▸ TASKS
**A)** On the KLI events page, what overall rate of cuckolded fathers did the genetic genealogical results reveal?
**B)** Reproduce the passage of the KLI events page from "3. Professional Developmental" to "LARMUSEAU (KU Leuven)".
**C)** Carry on the KLI events page from where it stops.

Events

KLI Colloquia are informal, public talks that are followed by extensive dissussions. Speakers are KLI fellows or visiting researchers who are interested in presenting their work to an interdisciplinary audience and discussing it in a wider research context. We offer three types of talks:

1. Current Research Talks. KLI fellows or visiting researchers present and discuss their most recent research with the KLI fellows and the Vienna scientific community.

2. Future Research Talks. Visiting researchers present and discuss future projects and ideas togehter with the KLI fellows and the Vienna scientific community.

3. Professional Developmental Talks. Experts about research grants and applications at the Austrian and European levels present career opportunities and strategies to late-PhD and post-doctoral researchers.

  • The presentation language is English.
  • If you are interested in presenting your current or future work at the KLI, please contact the Scientific Director or the Executive Manager.

Event Details

Maarten Larmuseau
KLI Colloquia
Long-Term Trends in Human Cuckoldry Behaviour
Maarten H.D. LARMUSEAU (KU Leuven)
2017-04-18 16:30 - 2017-04-18 16:30
KLI
Organized by KLI

Topic description:
Although a human father invests heavily in his child, he cannot be certain that he is the biological parent in contrast to the mother. When the caring father is not the biological one, a so-called extra-pair paternity (EPP) event occurs. After decades of speculation and many false or biased claims of high EPP frequencies in human populations, which are still referred to in influential scientific literature, reliable data on contemporary populations has become commonly available as by-products of medical studies. Nonetheless, long-term trends in EPP frequencies are still controversial as current measurements may not reflect historical frequencies due to changes in social interactions and recently introduced factors such as contraceptive methods. As a solution, several recent genetic studies calculated the average past EPP rate in Western and African populations over the last 500 years by comparing Y chromosomal (Y-chr) variation between assumed patrilineally related men or genealogical pairs. The genetic genealogical results revealed an overall low rate of cuckolded fathers in the range of 1-2% across contemporary as well as historical human societies. Therefore, this research counters the idea that women routinely ‘shop around’ for good genes by engaging in extra-pair copulations. The estimated past frequencies by genetic genealogy are, however, only yet a mean value which can still differ over time and space within a population due to evolutionary, cultural and socio-demographic factors. During this talk, new results on the spatio-temporal range of EPP rates before, during and after the demographic transition and industrialisation within Western Europe will be presented and discussed.

▸ RECORDED DATA
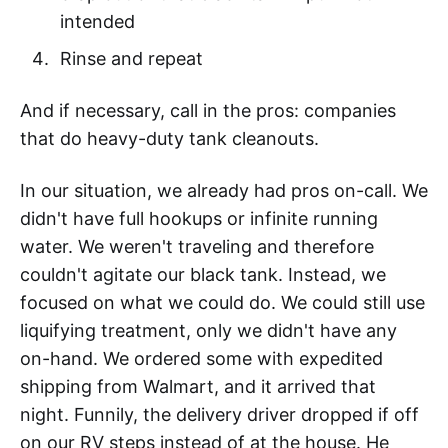
intended
Rinse and repeat
And if necessary, call in the pros: companies
that do heavy-duty tank cleanouts.
In our situation, we already had pros on-call. We
didn't have full hookups or infinite running
water. We weren't traveling and therefore
couldn't agitate our black tank. Instead, we
focused on what we could do. We could still use
liquifying treatment, only we didn't have any
on-hand. We ordered some with expedited
shipping from Walmart, and it arrived that
night. Funnily, the delivery driver dropped if off
on our RV steps instead of at the house. He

▸ ANSWERS PER TASK
**A)** An overall rate in the range of 1-2% across contemporary and historical human societies.

**B)**
3. Professional Developmental Talks. Experts about research grants and applications at the Austrian and European levels present career opportunities and strategies to late-PhD and post-doctoral researchers.

  • The presentation language is English.
  • If you are interested in presenting your current or future work at the KLI, please contact the Scientific Director or the Executive Manager.

Event Details

Maarten Larmuseau
KLI Colloquia
Long-Term Trends in Human Cuckoldry Behaviour
Maarten H.D. LARMUSEAU (KU Leuven)

**C)**
 

Biographical note:
Maarten Larmuseau (°1983) started his scientific research career in 2005 as PhD-student at the Department of Biology of the Catholic University of Leuven (KU Leuven; Belgium), after graduation as a Master in Biology. During his dissertation project, he implemented an interdisciplinary approach by combining population genetics, physiology and ecology to demonstrate local adaption on visual genes in marine fish. After his PhD graduation in 2009, Maarten moved to the Biomedical Sciences Group of the KU Leuven to tackle transdisciplinary research questions by introducing genetic genealogy, which combines human genomic data and in-depth family history. At that time he started to appreciate collaborating with cross-faculty experts going from historians and sociologists to engineers, next to spreading science to the broad public. In 2015 he also joined the research group of Prof Mark Jobling (University of Leicester; UK) as an honorary research fellow to strengthen further his genetic genealogical approach in an interdisciplinary atmosphere. During his postdoctoral research it became clear that this approach is especially powerful to investigate the spatio-temporal variation in human extra-pair paternity (EPP). The following years will be a valuable opportunity for him to realise a thorough research on human EPP behaviour and to answer following overarching research question: “Why change EPP rates within and across human populations, and what are the consequences of this range in EPP behaviour for evolutionary biology, historical demography, forensic genetics and bioethics?”